Já no Metrô de Londres a cultura teve de ser totalmente reformulada após a tragédia. Atualmente, cada estação possui um gerente de segurança e cada funcionário tem a obrigação de informar mesmo sobre o menor indício de risco. 

Uma organização com hábitos disfuncionais não muda do dia para a noite apenas porque um líder manda. Porém, executivos atentos aproveitam uma crise, ou criam a percepção de uma crise, e cultivam a sensação de que algo precisa mudar. Por tudo isso, nunca se deve desperdiçar uma crise. 

Faça um teste: como você reage diante de uma crise, seja pessoal ou profissional? Você já experimentou aproveitar o momento de uma crise como uma oportunidade para mudar?

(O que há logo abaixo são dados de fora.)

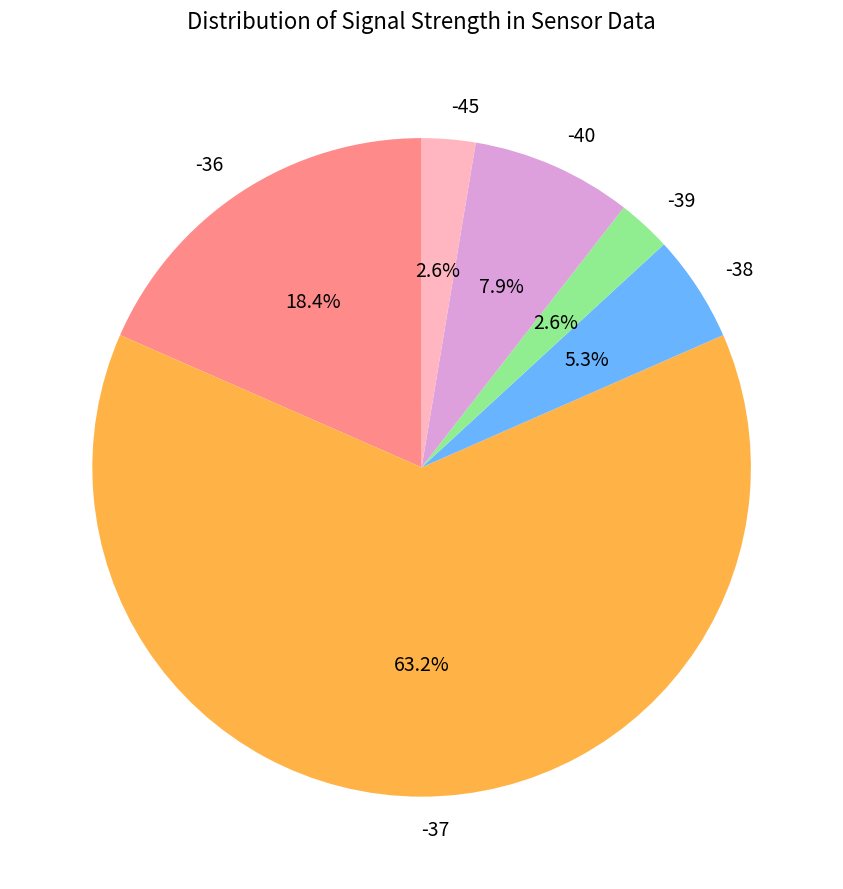

Which slice is the largest?

-37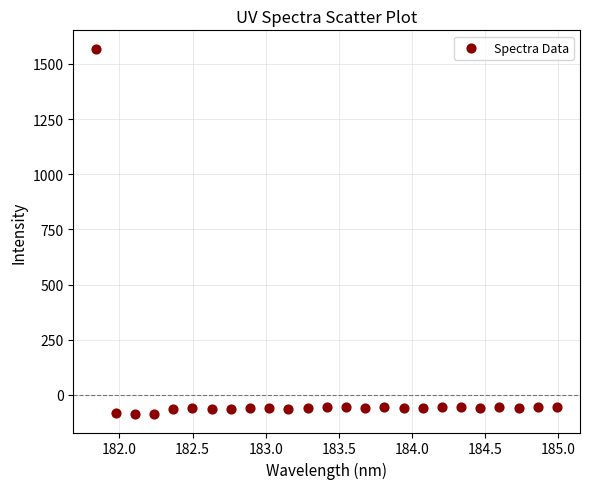

What is the range of X values (max minus min)?

3.1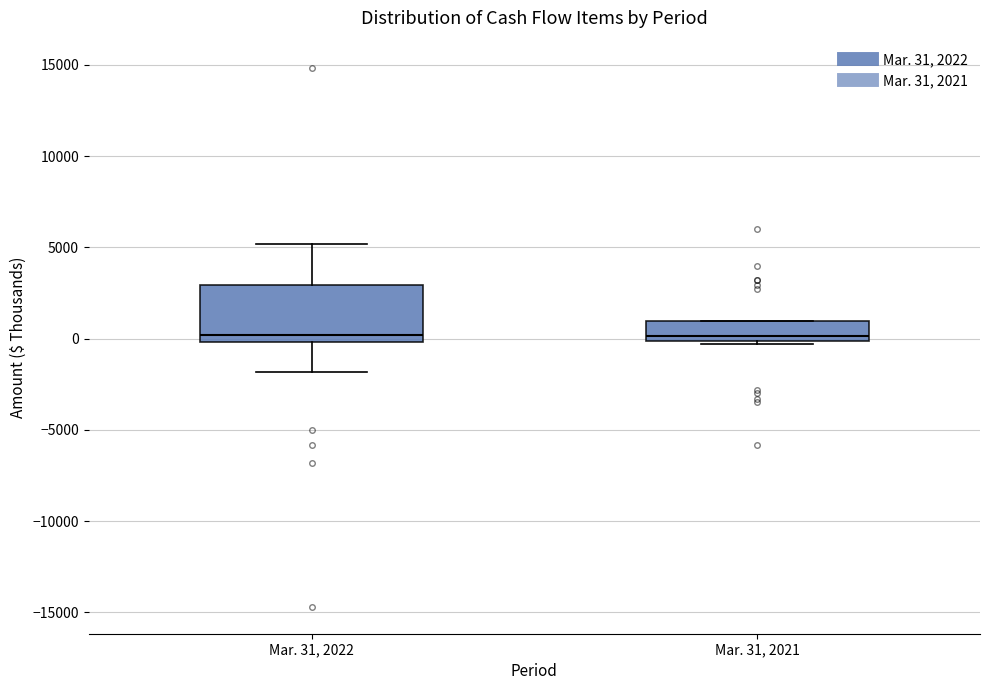

Reading left to right, read every box against the y-axis: the position of its median line, the range the box covers, and the ends of its whiskers. The values are not printed on the chart, so give them approximately, as read against the axis.

Mar. 31, 2022: median 0 (just above the box's lower edge), box 0 to 3000, whiskers -2000 to 5000
Mar. 31, 2021: median 0 (just above the box's lower edge), box 0 to 1000, whiskers -500 to 1000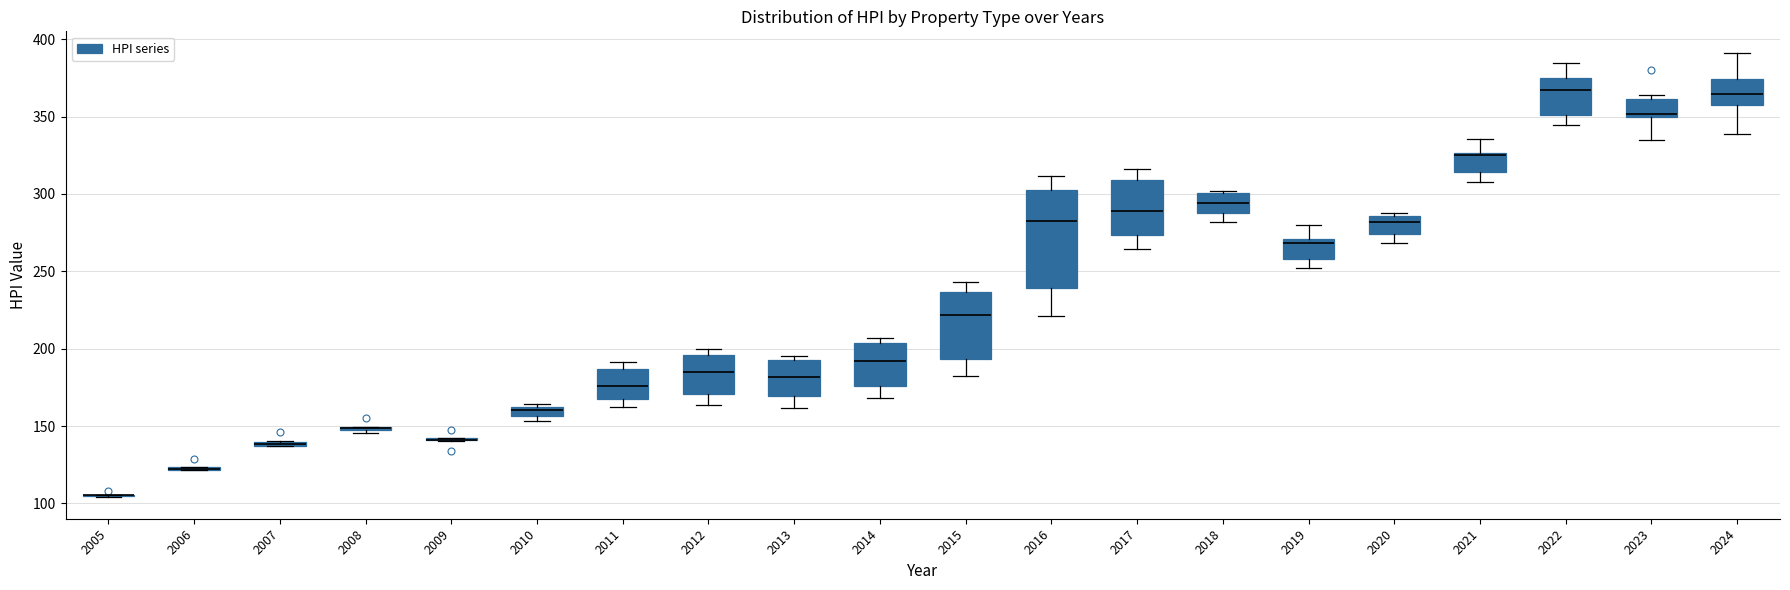

Which box is the tallest, from its lower edge to its upper edge?

2016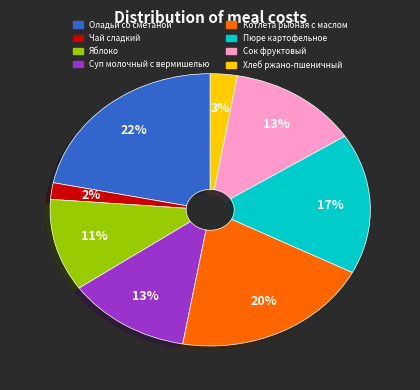

Between Оладьи со сметаной and Суп молочный с вермишелью, which is larger?

Оладьи со сметаной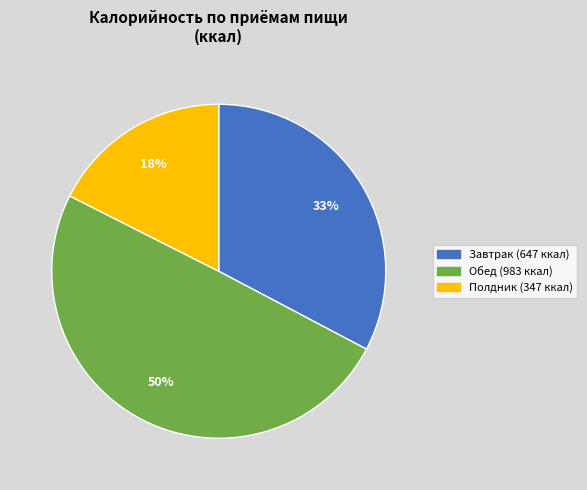

To the nearest percent, what portion does Полдник represent?

18%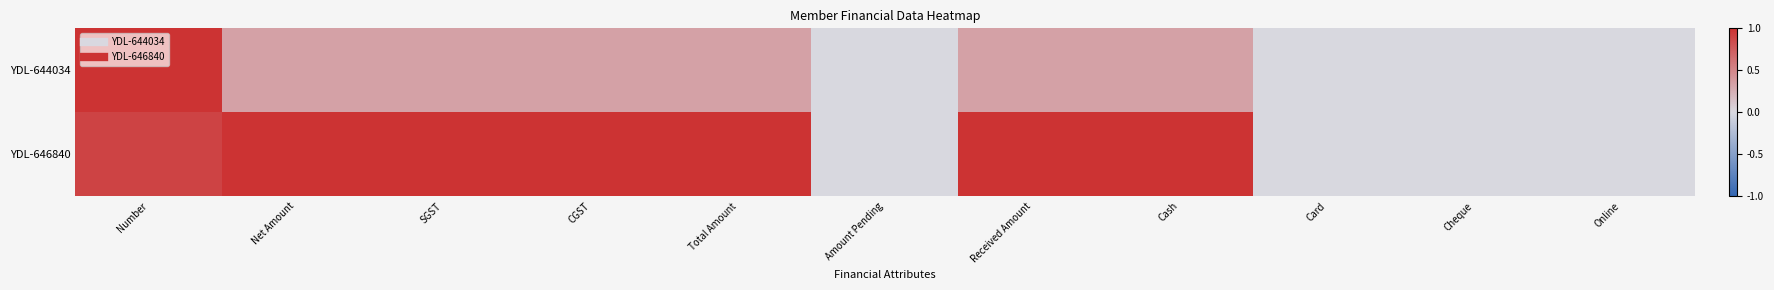

Which series has the largest range (max minus min)?

YDL-644034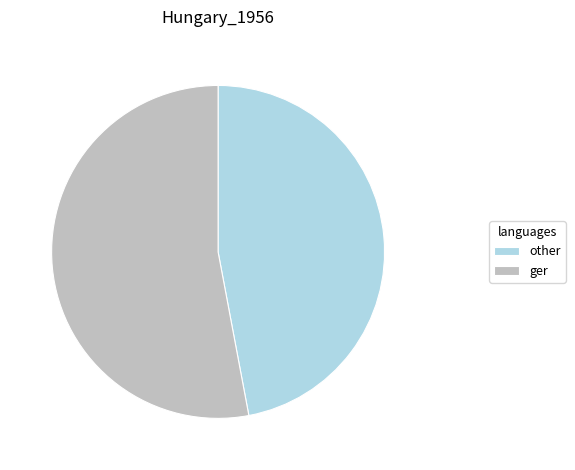

The other slice represents 47% of the pie. True or false?

True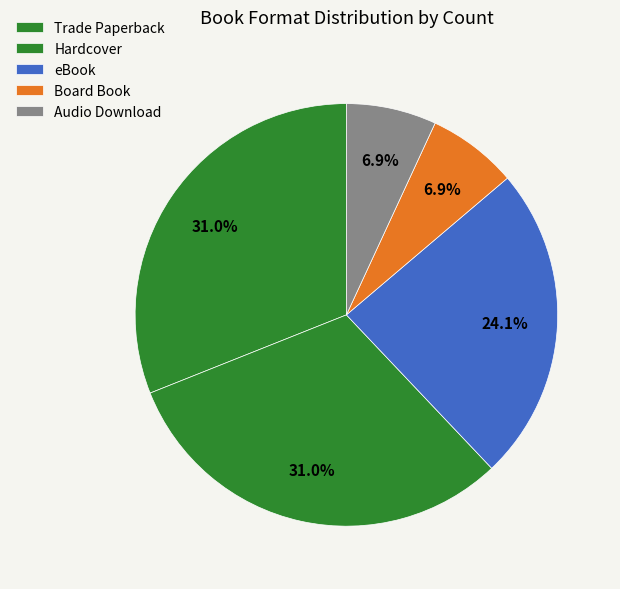

Count the number of slices in the pie.

5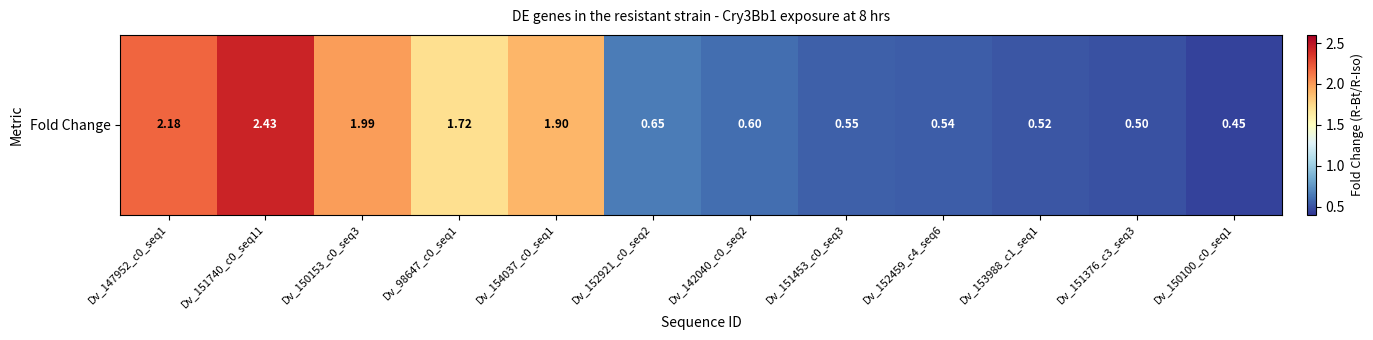

What is the difference between the second highest and second lowest values?

1.7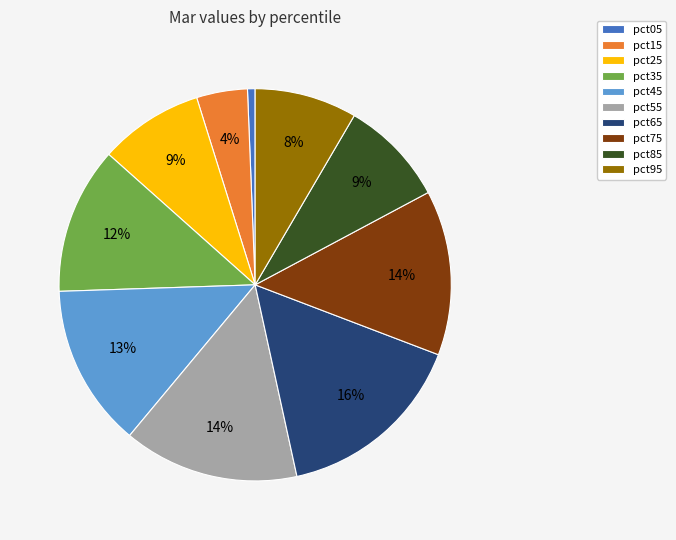

Combined, do pct65 and pct75 account for over 50%?

No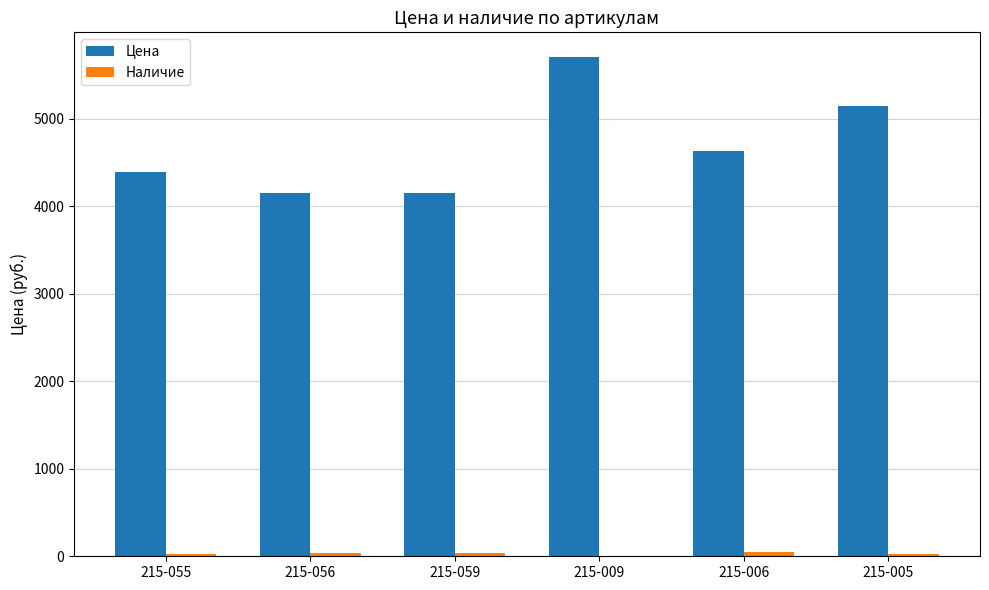

The value of Цена at 215-056 is 4156.3. True or false?

True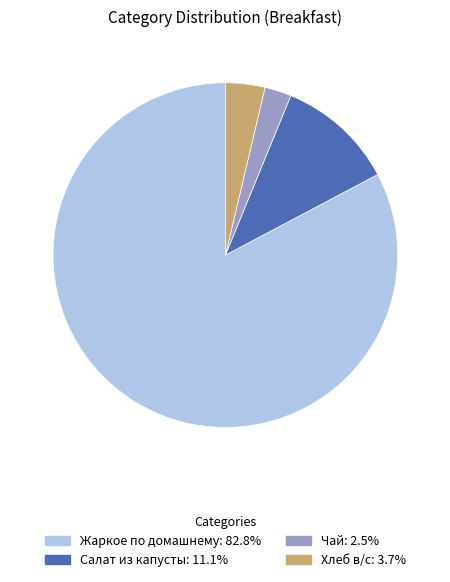

Between Жаркое по домашнему and Салат из капусты, which is larger?

Жаркое по домашнему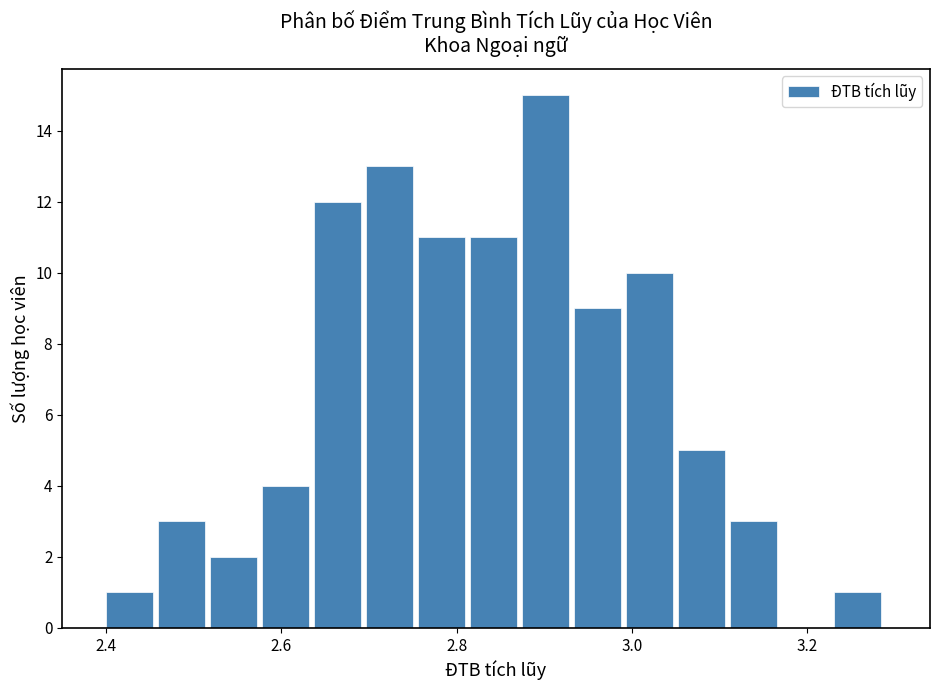

Around what value on the x-axis is the tallest bar? Give the approximate position of its centre, as read against the axis.

2.90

Mas se vimos que existem organizações que ainda pecam no que se refere à gestão da informação, por outro lado, há outras que lucram a partir do uso que fazem de dados. Em alguns casos, de uma forma até questionável. 

A Target, uma rede varejista dos EUA, utiliza um volume infindável de informações que detém sobre os hábitos de seus clientes em ações de marketing. Isto serve para identificar hábitos dos consumidores e antecipar suas ações além de lhes direcionar cupons de ofertas ou desconto em produtos. A empresa está longe de ser a única a praticar isso, mas se destaca pelo uso que faz de ferramentas de bases de dados. 

A partir dos padrões de compras de clientes, a Target se tornou capaz, inclusive, de identificar quais as chances de uma consumidora estar grávida. Quando uma ida às lojas passava a incluir produtos como vitaminas, loção ou sabão sem perfume, suplementos com magnésio, cálcio e zinco, tudo em grandes quantidades, isso era detectado pelos analistas de dados da empresa. E centenas de milhares de mulheres que compravam na Target estavam fazendo isso. 

Logo, a companhia estava diante de uma mina de ouro. Bastava atraí-las com descontos em fraldas ou uma infinidade de produtos para mamães e bebês. Porém, antes de partirem para a ação, alguém da empresa considerou uma coisa. A maioria dessas mulheres poderia ficar incomodada ao receber uma propaganda que deixasse claro que a Target tinha informações que muitas vezes elas só haviam divulgado para familiares e amigos próximos. 

Para driblar qualquer mal estar, a empresa fez alguns testes e, por fim, decidiu enviar catálogos de ofertas onde fraldas ou roupas infantis com desconto apareciam ao lado de produtos que mulheres grávidas não comprariam, como taças de vinho ou cortadores de grama. Deste modo camuflado, parecia que todos os produtos haviam sido escolhidos ao acaso. Vale a reflexão sobre como nossos dados vêm sendo coletados atualmente.